— Extrait retenu —

Le point de départ est que j'enseigne l'écriture depuis 25 ans à Sciences Po. J'ai toujours voulu donner plein d'exemples à mes étudiants, donc je collectionne les interviews d'écrivains. J'en ai des centaines.

Et il y a pas mal de livres où des écrivains s'accordent une parenthèse pour leur expliquer d'où leur vient l'écriture. Le public se pose une question: comment ils font? Philip Roth parle toujours de la même chose, ne sort jamais de Newark, de son quartier, et ce n'est jamais le même livre. Et on se demande comment ça marche: les dialogues, les personnages, l'histoire...

Q: Un conseil que vous citez, c'est celui, fameux en anglais: "kill your darlings", "tuez vos chouchous", vos préférences. N'est-ce pas contre-productif?

— À faire —
Recopiez fidèlement le passage de l'extrait retenu ci-dessus qui va de « Et il y a pas » à « N'est-ce pas contre-productif? ».

— Données d'entrée —
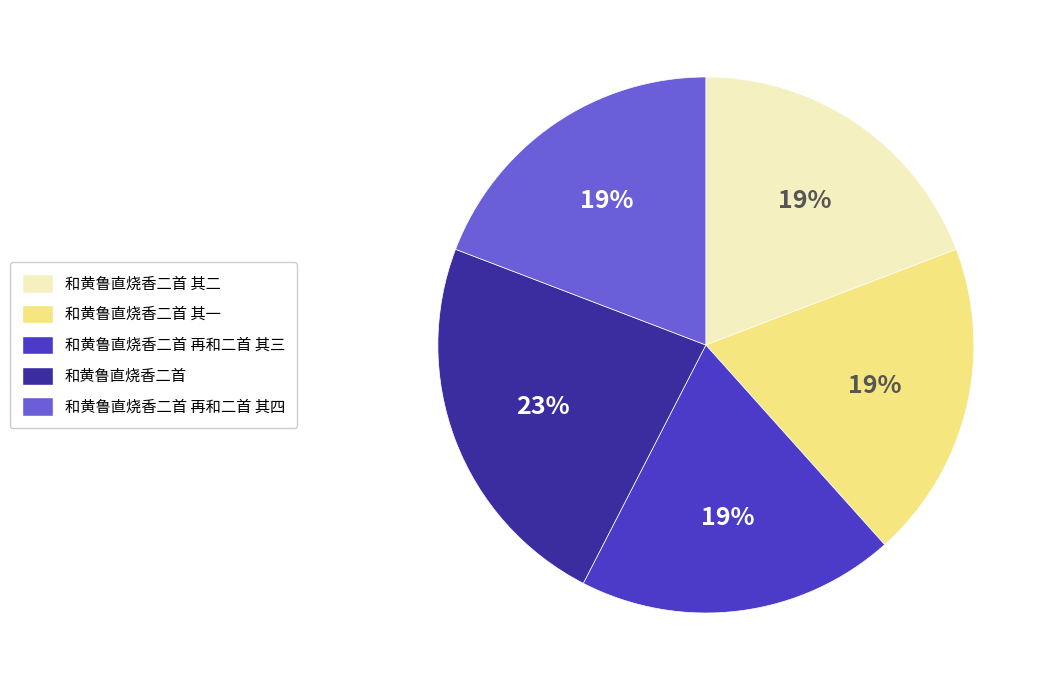

How many segments does this pie chart have?

5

— Réponse —
Et il y a pas mal de livres où des écrivains s'accordent une parenthèse pour leur expliquer d'où leur vient l'écriture. Le public se pose une question: comment ils font? Philip Roth parle toujours de la même chose, ne sort jamais de Newark, de son quartier, et ce n'est jamais le même livre. Et on se demande comment ça marche: les dialogues, les personnages, l'histoire...

Q: Un conseil que vous citez, c'est celui, fameux en anglais: "kill your darlings", "tuez vos chouchous", vos préférences. N'est-ce pas contre-productif?